Items from a dataset:
------------------------------------------------------------

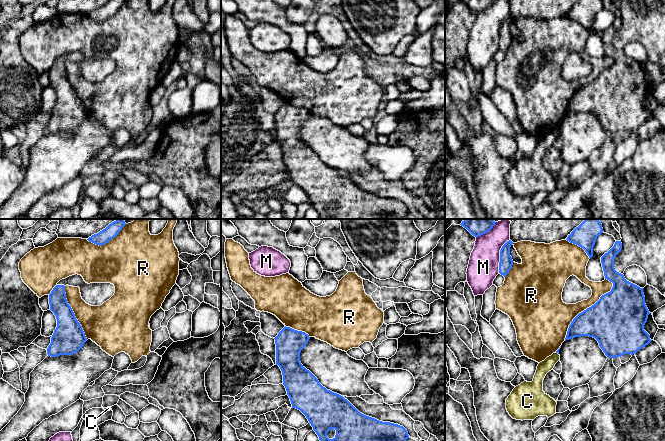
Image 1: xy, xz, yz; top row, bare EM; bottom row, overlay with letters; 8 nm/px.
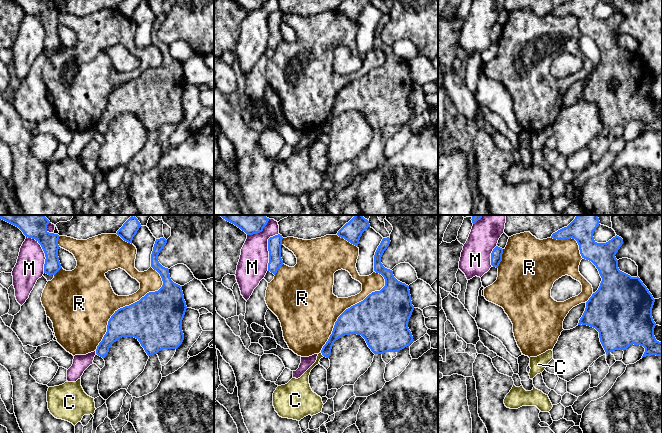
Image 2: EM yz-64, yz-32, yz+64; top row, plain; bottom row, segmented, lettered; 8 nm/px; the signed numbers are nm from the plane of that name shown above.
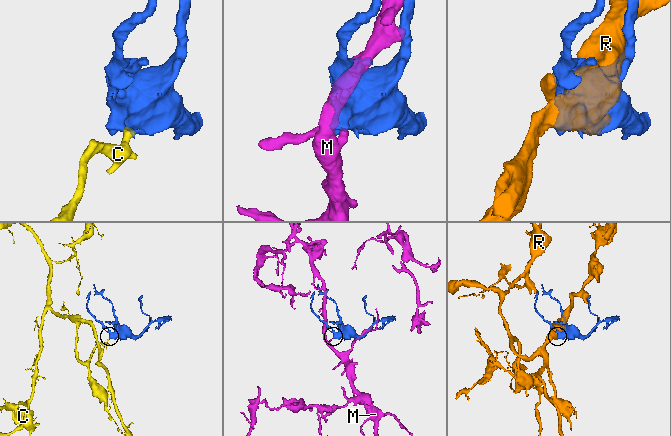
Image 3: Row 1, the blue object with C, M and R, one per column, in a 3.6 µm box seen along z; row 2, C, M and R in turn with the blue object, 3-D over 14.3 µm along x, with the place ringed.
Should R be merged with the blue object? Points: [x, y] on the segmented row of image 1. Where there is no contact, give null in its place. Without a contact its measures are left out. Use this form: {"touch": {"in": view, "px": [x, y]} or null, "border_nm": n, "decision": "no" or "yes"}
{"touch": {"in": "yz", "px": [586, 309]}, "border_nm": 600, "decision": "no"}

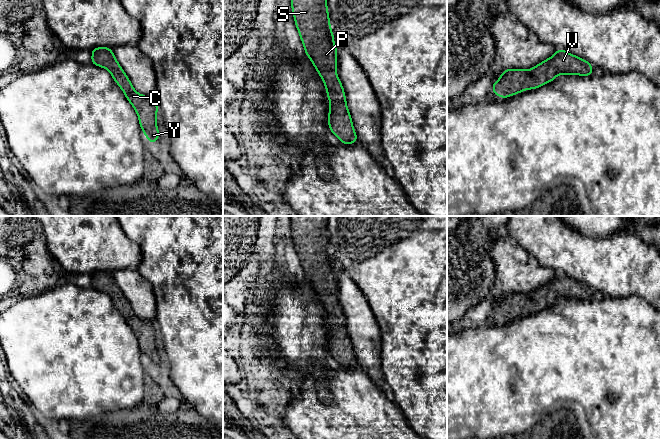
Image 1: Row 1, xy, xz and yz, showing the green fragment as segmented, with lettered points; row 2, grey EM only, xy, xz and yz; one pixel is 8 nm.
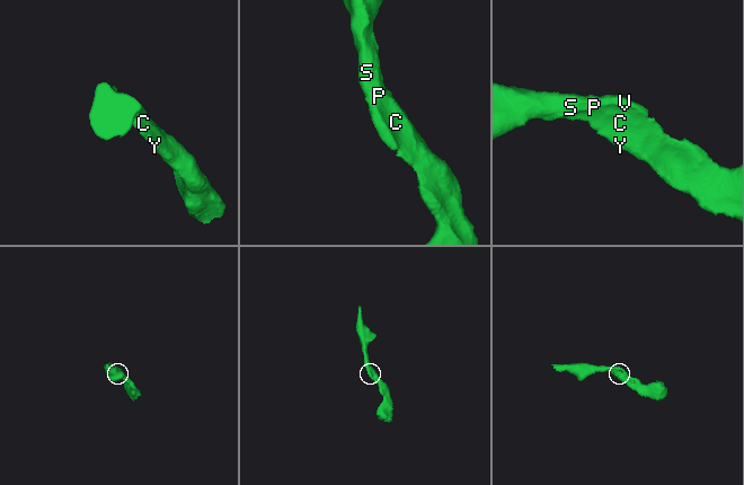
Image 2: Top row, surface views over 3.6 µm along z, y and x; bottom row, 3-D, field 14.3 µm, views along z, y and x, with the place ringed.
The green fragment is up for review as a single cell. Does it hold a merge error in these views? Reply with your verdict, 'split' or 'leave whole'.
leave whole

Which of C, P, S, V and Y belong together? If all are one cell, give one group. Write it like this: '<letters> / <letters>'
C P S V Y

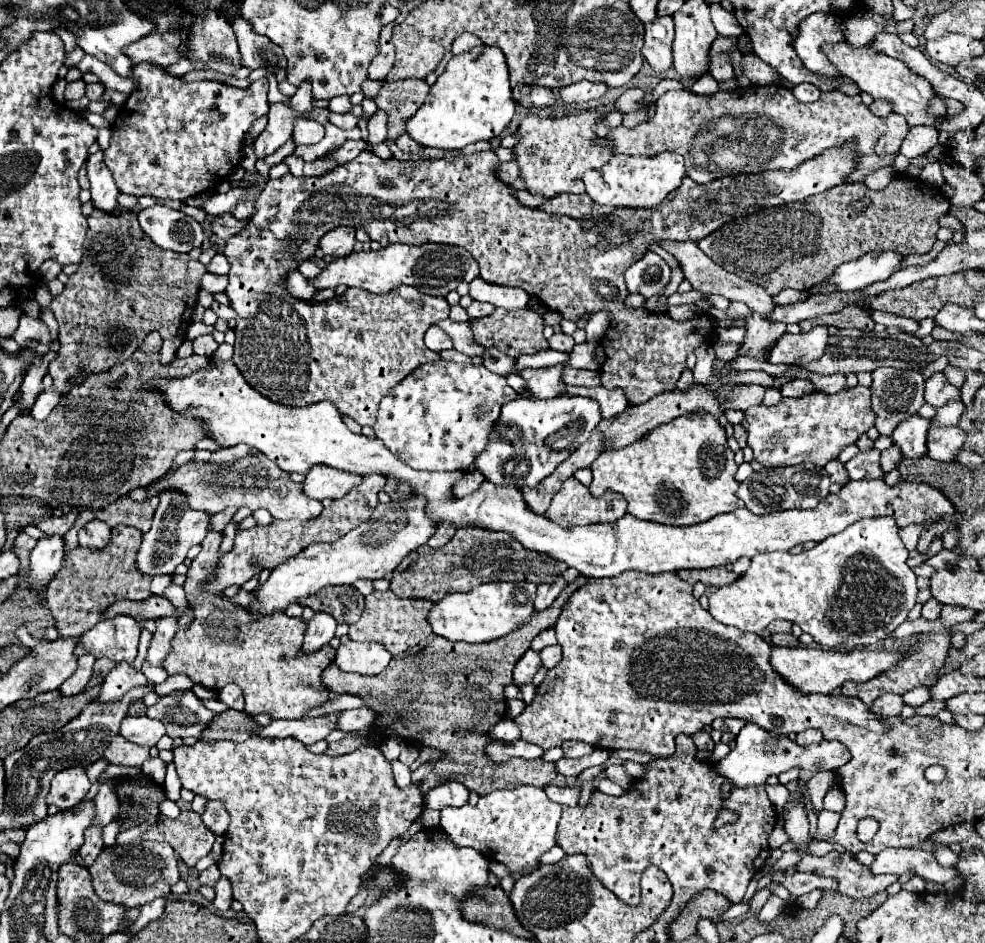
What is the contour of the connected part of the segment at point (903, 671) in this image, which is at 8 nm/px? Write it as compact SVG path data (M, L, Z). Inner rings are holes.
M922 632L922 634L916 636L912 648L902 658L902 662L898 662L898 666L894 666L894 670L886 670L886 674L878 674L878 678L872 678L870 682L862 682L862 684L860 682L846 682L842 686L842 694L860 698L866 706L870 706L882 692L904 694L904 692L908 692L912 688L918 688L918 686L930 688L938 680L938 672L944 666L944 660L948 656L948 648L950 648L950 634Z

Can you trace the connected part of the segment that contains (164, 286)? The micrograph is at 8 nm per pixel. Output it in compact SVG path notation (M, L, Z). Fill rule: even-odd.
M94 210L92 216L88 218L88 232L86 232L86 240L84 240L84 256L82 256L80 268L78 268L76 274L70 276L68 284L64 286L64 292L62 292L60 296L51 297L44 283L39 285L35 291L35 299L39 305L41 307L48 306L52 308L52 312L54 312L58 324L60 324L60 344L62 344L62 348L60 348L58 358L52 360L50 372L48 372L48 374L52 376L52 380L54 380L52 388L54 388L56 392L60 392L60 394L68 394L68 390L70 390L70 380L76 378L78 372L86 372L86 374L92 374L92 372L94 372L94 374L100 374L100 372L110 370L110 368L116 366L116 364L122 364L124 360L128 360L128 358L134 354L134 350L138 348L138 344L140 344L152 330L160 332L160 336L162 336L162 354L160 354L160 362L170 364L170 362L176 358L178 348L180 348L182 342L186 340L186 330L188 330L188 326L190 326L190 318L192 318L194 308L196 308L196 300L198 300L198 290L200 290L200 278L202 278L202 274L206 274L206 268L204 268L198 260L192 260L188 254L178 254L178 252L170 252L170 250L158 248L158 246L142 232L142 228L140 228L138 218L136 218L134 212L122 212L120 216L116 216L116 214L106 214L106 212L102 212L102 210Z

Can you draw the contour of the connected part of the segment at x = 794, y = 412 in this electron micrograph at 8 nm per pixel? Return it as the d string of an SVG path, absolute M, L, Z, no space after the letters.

------------------------------------------------------------

# EXERCISE AIM
The data above must be reproduced exactly, without any of its pictures.

# COMPLETED TASK
Image 1: xy, xz, yz; top row, bare EM; bottom row, overlay with letters; 8 nm/px.
Image 2: EM yz-64, yz-32, yz+64; top row, plain; bottom row, segmented, lettered; 8 nm/px; the signed numbers are nm from the plane of that name shown above.
Image 3: Row 1, the blue object with C, M and R, one per column, in a 3.6 µm box seen along z; row 2, C, M and R in turn with the blue object, 3-D over 14.3 µm along x, with the place ringed.
Should R be merged with the blue object? Points: [x, y] on the segmented row of image 1. Where there is no contact, give null in its place. Without a contact its measures are left out. Use this form: {"touch": {"in": view, "px": [x, y]} or null, "border_nm": n, "decision": "no" or "yes"}
{"touch": {"in": "yz", "px": [586, 309]}, "border_nm": 600, "decision": "no"}

Image 1: Row 1, xy, xz and yz, showing the green fragment as segmented, with lettered points; row 2, grey EM only, xy, xz and yz; one pixel is 8 nm.
Image 2: Top row, surface views over 3.6 µm along z, y and x; bottom row, 3-D, field 14.3 µm, views along z, y and x, with the place ringed.
The green fragment is up for review as a single cell. Does it hold a merge error in these views? Reply with your verdict, 'split' or 'leave whole'.
leave whole

Which of C, P, S, V and Y belong together? If all are one cell, give one group. Write it like this: '<letters> / <letters>'
C P S V Y

What is the contour of the connected part of the segment at point (903, 671) in this image, which is at 8 nm/px? Write it as compact SVG path data (M, L, Z). Inner rings are holes.
M922 632L922 634L916 636L912 648L902 658L902 662L898 662L898 666L894 666L894 670L886 670L886 674L878 674L878 678L872 678L870 682L862 682L862 684L860 682L846 682L842 686L842 694L860 698L866 706L870 706L882 692L904 694L904 692L908 692L912 688L918 688L918 686L930 688L938 680L938 672L944 666L944 660L948 656L948 648L950 648L950 634Z

Can you trace the connected part of the segment that contains (164, 286)? The micrograph is at 8 nm per pixel. Output it in compact SVG path notation (M, L, Z). Fill rule: even-odd.
M94 210L92 216L88 218L88 232L86 232L86 240L84 240L84 256L82 256L80 268L78 268L76 274L70 276L68 284L64 286L64 292L62 292L60 296L51 297L44 283L39 285L35 291L35 299L39 305L41 307L48 306L52 308L52 312L54 312L58 324L60 324L60 344L62 344L62 348L60 348L58 358L52 360L50 372L48 372L48 374L52 376L52 380L54 380L52 388L54 388L56 392L60 392L60 394L68 394L68 390L70 390L70 380L76 378L78 372L86 372L86 374L92 374L92 372L94 372L94 374L100 374L100 372L110 370L110 368L116 366L116 364L122 364L124 360L128 360L128 358L134 354L134 350L138 348L138 344L140 344L152 330L160 332L160 336L162 336L162 354L160 354L160 362L170 364L170 362L176 358L178 348L180 348L182 342L186 340L186 330L188 330L188 326L190 326L190 318L192 318L194 308L196 308L196 300L198 300L198 290L200 290L200 278L202 278L202 274L206 274L206 268L204 268L198 260L192 260L188 254L178 254L178 252L170 252L170 250L158 248L158 246L142 232L142 228L140 228L138 218L136 218L134 212L122 212L120 216L116 216L116 214L106 214L106 212L102 212L102 210Z

Can you draw the contour of the connected part of the segment at x = 794, y = 412 in this electron micrograph at 8 nm per pixel? Return it as the d string of an SVG path, absolute M, L, Z, no space after the letters.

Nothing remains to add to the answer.